Every line below that has the word "Dacic" counts once; report how many lines that makes, with no other words.

[Opening The records section]

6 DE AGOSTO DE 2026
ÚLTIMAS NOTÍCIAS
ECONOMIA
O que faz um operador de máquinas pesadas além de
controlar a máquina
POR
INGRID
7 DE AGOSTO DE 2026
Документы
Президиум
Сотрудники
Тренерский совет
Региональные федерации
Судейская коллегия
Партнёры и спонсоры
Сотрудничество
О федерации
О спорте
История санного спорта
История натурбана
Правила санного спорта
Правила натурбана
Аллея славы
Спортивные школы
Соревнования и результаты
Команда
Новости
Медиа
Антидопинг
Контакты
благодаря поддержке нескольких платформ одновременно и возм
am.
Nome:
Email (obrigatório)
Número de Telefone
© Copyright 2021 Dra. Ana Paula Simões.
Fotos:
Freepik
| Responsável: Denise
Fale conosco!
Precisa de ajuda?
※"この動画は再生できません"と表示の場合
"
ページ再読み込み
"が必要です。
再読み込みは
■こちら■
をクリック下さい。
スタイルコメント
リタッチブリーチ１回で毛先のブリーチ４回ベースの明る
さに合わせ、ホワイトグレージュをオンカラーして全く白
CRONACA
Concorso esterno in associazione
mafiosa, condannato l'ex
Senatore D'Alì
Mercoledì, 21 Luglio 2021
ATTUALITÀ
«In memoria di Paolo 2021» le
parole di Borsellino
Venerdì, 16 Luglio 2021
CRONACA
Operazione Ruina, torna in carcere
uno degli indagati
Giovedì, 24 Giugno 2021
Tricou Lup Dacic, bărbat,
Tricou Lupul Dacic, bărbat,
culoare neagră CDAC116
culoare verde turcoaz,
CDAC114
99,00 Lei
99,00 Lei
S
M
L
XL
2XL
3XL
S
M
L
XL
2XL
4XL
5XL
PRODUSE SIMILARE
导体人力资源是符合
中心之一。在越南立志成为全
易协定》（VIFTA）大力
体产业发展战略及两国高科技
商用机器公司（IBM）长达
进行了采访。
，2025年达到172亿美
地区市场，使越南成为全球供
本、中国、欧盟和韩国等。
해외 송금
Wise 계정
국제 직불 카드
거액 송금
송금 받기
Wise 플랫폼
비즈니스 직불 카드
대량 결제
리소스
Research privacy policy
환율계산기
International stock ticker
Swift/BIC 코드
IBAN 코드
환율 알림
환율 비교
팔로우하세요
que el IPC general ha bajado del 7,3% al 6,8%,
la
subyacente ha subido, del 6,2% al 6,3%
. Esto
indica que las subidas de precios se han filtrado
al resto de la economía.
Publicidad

[Closing The records section]

● Task solution:
2